S 1038: TRACE Act
S 1038 in plain English: The TRACE Act would require the National Institute of Justice to add a new data field to the National Missing and Unidentified Persons System (NamUs) indicating whether a missing person was last known to be on federal land or in U.S. territorial waters. NamUs is a national database used to track cases involving missing persons and unidentified remains.
Stated purpose
The TRACE Act directs the National Institute of Justice to add a data field to the National Missing and Unidentified Persons System (NamUs) indicating whether a missing person was last known to be on federal land or in U.S. territorial waters, and requires annual reports to Congress on those cases.
Key points
- Adds a data field to NamUs to record if a missing person's last known location was on federal land or in U.S. territorial waters.
- Applies to the National Institute of Justice, which administers the NamUs database.
Arguments supporters make
- Adding a federal land data field helps investigators quickly identify cases where federal agencies may have jurisdiction, improving coordination and speeding up searches.
- Collecting this data over time gives Congress and researchers a clearer picture of how many missing persons cases involve federal lands, which could guide future policy and resource allocation.
- The bill is a low-cost, targeted change to an existing system that imposes minimal burden while potentially providing significant benefits to families and investigators.
Arguments opponents make
- The bill adds a reporting requirement without providing dedicated funding or staff, which could strain the National Institute of Justice's resources without guaranteeing better outcomes for missing persons.
- Simply recording where someone was last seen on federal land does not address underlying gaps in search-and-rescue capacity or interagency cooperation that may be the real obstacles to solving these cases.

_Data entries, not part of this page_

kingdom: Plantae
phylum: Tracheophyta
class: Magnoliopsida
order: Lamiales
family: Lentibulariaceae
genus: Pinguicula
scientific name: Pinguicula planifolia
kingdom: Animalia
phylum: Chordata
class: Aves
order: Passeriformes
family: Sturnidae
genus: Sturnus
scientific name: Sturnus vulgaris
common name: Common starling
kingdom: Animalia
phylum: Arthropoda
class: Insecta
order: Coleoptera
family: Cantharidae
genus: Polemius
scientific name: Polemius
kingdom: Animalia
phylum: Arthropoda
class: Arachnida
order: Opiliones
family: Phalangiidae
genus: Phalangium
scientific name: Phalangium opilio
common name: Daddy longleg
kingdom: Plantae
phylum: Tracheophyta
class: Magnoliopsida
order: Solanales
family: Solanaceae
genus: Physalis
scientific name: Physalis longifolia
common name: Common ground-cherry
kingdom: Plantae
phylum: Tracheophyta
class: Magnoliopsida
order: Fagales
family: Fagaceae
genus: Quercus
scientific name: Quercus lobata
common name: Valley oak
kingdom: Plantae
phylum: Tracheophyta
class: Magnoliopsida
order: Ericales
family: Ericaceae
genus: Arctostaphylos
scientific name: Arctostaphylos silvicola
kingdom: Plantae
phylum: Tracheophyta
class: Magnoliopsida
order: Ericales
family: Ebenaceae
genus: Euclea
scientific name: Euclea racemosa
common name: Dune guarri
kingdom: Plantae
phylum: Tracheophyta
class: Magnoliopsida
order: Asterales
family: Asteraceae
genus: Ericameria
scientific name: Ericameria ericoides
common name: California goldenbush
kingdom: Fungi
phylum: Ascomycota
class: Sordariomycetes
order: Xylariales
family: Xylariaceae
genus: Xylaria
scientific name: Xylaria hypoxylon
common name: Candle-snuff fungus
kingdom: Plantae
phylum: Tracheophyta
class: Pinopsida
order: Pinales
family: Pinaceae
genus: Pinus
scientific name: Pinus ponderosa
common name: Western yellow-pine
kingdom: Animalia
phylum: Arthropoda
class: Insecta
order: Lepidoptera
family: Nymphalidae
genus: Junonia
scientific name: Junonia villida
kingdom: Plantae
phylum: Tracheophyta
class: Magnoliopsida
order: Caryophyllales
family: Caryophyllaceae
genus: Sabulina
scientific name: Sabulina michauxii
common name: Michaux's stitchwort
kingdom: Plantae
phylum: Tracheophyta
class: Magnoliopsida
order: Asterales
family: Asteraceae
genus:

- The definition of federal land excludes tribal trust lands, which could mean cases involving Indigenous communities on those lands are not captured in this data, leaving a significant gap given that Indigenous people are disproportionately represented in missing persons cases.
Tradeoffs
The bill trades a small increase in administrative and reporting obligations for the potential benefit of better location-specific data on missing persons cases; however, improved recordkeeping alone may not translate into more solved cases without additional resources or enforcement mechanisms.
Current status in Congress: Passed Senate.